Abstract:Software defect prediction heavily relies on the metrics collected from software projects. Earlier studies often used machine learning techniques to build, validate, and improve bug prediction models using either a set of metrics collected within a project or across different projects. However, techniques applied and conclusions derived by those models are restricted by how identical those metrics are. Knowledge coming from those models will not be extensible to a target project if no sufficient overlapping metrics have been collected in the source projects.

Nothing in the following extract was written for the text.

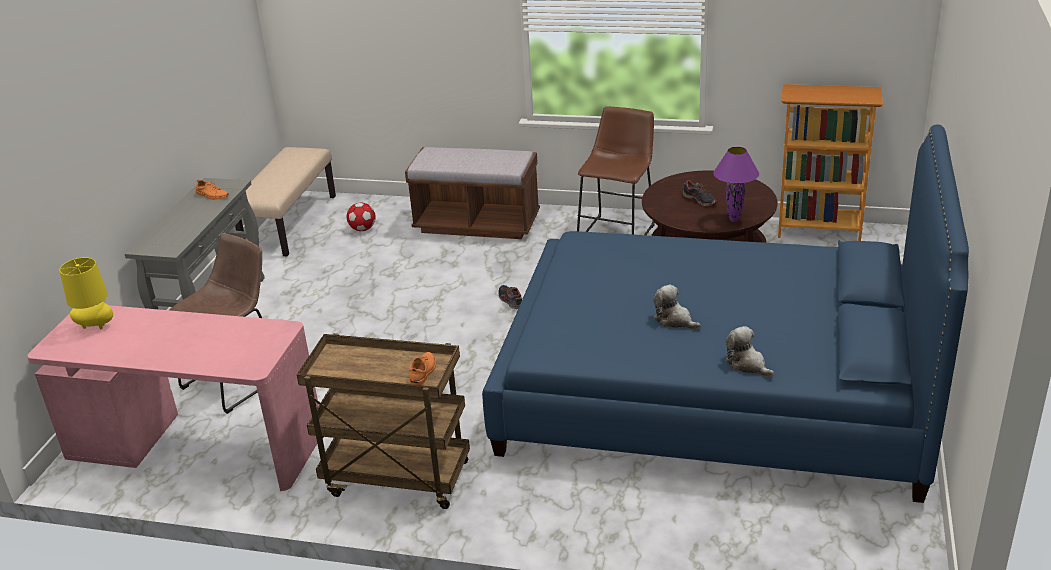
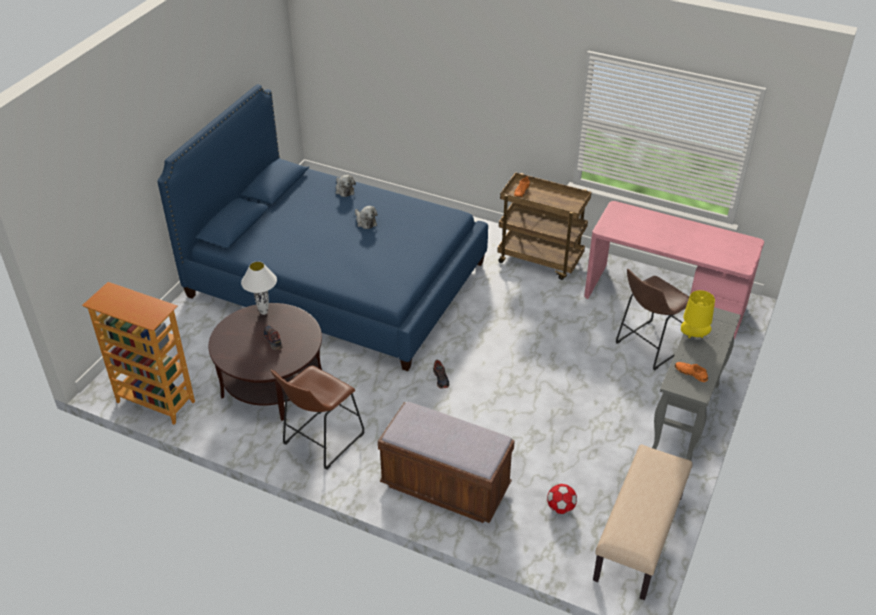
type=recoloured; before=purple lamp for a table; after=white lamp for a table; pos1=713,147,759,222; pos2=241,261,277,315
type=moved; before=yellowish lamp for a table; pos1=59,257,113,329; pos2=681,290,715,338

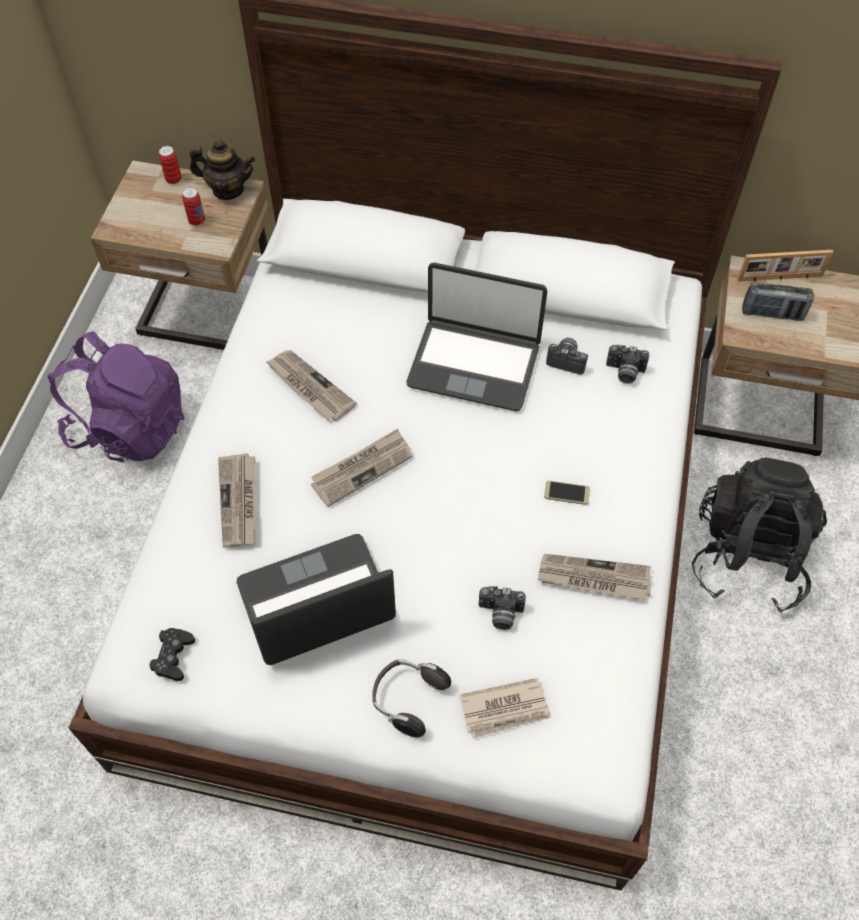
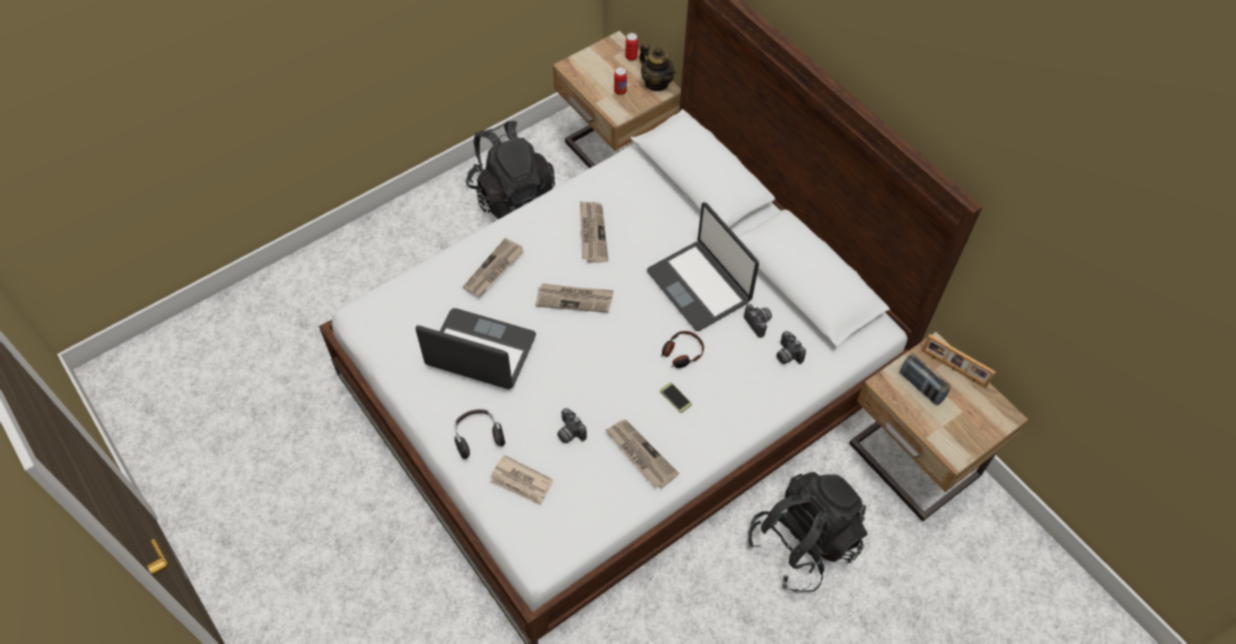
type=recoloured; before=purple rucksack; after=black rucksack; pos1=48,332,185,462; pos2=466,121,555,219
type=added; after=headphones; pos2=661,331,704,368
type=removed; before=black game controller; pos1=149,628,195,681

To explore the feasibility of transferring knowledge across projects without common labeled metrics, we systematically integrated Heterogeneous Defect Prediction (HDP) by replicating and validating the obtained results. Our main goal is to extend prior research and explore the feasibility of HDP and finally to compare its performance with that of its predecessor, Cross-Project Defect Prediction. We construct an HDP model on different publicly available datasets. Moreover, we propose a new ensemble voting approach in the HDP context to utilize the predictive power of multiple available datasets. The result of our experiment is comparable to that of the original study. However, we also explored the feasibility of HDP in real cases. Our results shed light on the infeasibility of many cases for the HDP algorithm due to its sensitivity to the parameter selection. In general, our analysis gives a deep insight into why and how to perform transfer learning from one domain to another, and in particular, provides a set of guidelines to help researchers and practitioners to disseminate knowledge to the defect prediction domain.